À un an de la présidentielle de 2027, Les Républicains (LR) sont traversés par des tensions internes croissantes. La ligne politique de Bruno Retailleau, président du parti, est ouvertement contestée par plusieurs cadres, au point qu'un schisme semble se dessiner. L'ancien président de l'UMP, Jean-François Copé, est l'un des critiques les plus virulents. Lors d'un entretien accordé à CNews en avril, il a été interrogé sur son positionnement, jugé en décalage avec celui de son parti. Interrogé par le journaliste Pascal Praud, qui lui a lancé : « Je connais un peu les LR, ils sont plus proches de Bruno Retailleau et d'Éric Ciotti que de vous », avant d'ajouter : « Vous, vous êtes plus proche d'Édouard Philippe », Jean-François Copé a vivement répliqué : « Ce n'est pas vous qui choisissez les gens qui ont le droit d'être dans un parti ou dans un autre. »

Une alliance implicite avec Édouard Philippe ?

Cette passe d'armes illustre les fractures au sein de la droite française. Alors que Bruno Retailleau durcit son discours sur l'immigration et la sécurité, une partie des Républicains, emmenée par Jean-François Copé, est accusée de se rapprocher de l'ancien Premier ministre Édouard Philippe. Ce dernier, candidat déclaré à la présidentielle, incarne une ligne plus modérée, voire centriste. Pour ses détracteurs, ce rapprochement équivaut à une trahison des valeurs historiques du parti. Jean-François Copé a d'ailleurs publié un livre, « Quand les populistes trahissent le peuple », dont le titre seul suffit à marquer son désaccord avec la ligne Retailleau, perçue comme trop proche du Rassemblement national.

La stratégie de Bruno Retailleau en question

Depuis son accession à la présidence de LR, Bruno Retailleau a cherché à capter l'électorat de droite et d'extrême droite en adoptant une rhétorique ferme. Cette stratégie a porté ses fruits dans les sondages, mais elle suscite des résistances internes. Plusieurs élus locaux et nationaux estiment que le parti s'éloigne de ses racines gaullistes et chrétiennes-démocrates. La menace d'un schisme est donc réelle : des figures comme Jean-François Copé pourraient officiellement soutenir Édouard Philippe dans les prochains mois, brisant ainsi l'unité du parti et offrant une alternative aux électeurs de droite modérée.

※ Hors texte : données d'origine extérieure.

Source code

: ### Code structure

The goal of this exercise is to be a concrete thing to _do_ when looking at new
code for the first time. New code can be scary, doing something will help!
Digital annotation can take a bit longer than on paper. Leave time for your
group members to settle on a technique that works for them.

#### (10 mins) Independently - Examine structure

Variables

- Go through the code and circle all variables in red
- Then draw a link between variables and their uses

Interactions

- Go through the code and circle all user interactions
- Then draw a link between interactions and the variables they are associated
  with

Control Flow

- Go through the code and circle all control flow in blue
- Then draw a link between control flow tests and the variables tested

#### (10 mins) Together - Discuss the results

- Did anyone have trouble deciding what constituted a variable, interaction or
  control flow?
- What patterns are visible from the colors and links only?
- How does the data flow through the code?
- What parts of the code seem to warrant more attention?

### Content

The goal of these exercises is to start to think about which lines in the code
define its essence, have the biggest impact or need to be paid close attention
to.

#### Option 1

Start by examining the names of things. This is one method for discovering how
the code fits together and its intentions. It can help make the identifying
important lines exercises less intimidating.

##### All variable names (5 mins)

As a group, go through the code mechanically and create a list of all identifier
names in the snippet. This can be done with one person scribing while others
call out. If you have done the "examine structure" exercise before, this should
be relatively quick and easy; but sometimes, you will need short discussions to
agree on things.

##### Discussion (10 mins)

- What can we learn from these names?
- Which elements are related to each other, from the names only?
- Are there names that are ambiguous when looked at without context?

Les répercussions sur la campagne

Cette division interne pourrait handicaper la campagne de Bruno Retailleau. Alors que la concurrence est rude avec les candidats déjà déclarés (Gabriel Attal, Édouard Philippe) et ceux qui pourraient émerger (Marine Le Pen, Jean-Luc Mélenchon), LR a besoin d'une base unie pour espérer peser. Si un schisme se concrétise, le parti risque de perdre une partie de son électorat et de ses financements. En outre, la multiplication des candidatures à droite pourrait disperser les voix et favoriser le camp présidentiel ou l'extrême droite. Les prochaines semaines seront décisives pour savoir si Bruno Retailleau parvient à refermer cette fracture ou si celle-ci s'aggrave jusqu'à provoquer une scission. L'issue de cette crise interne déterminera en grande partie le rôle des Républicains dans la campagne présidentielle de 2027.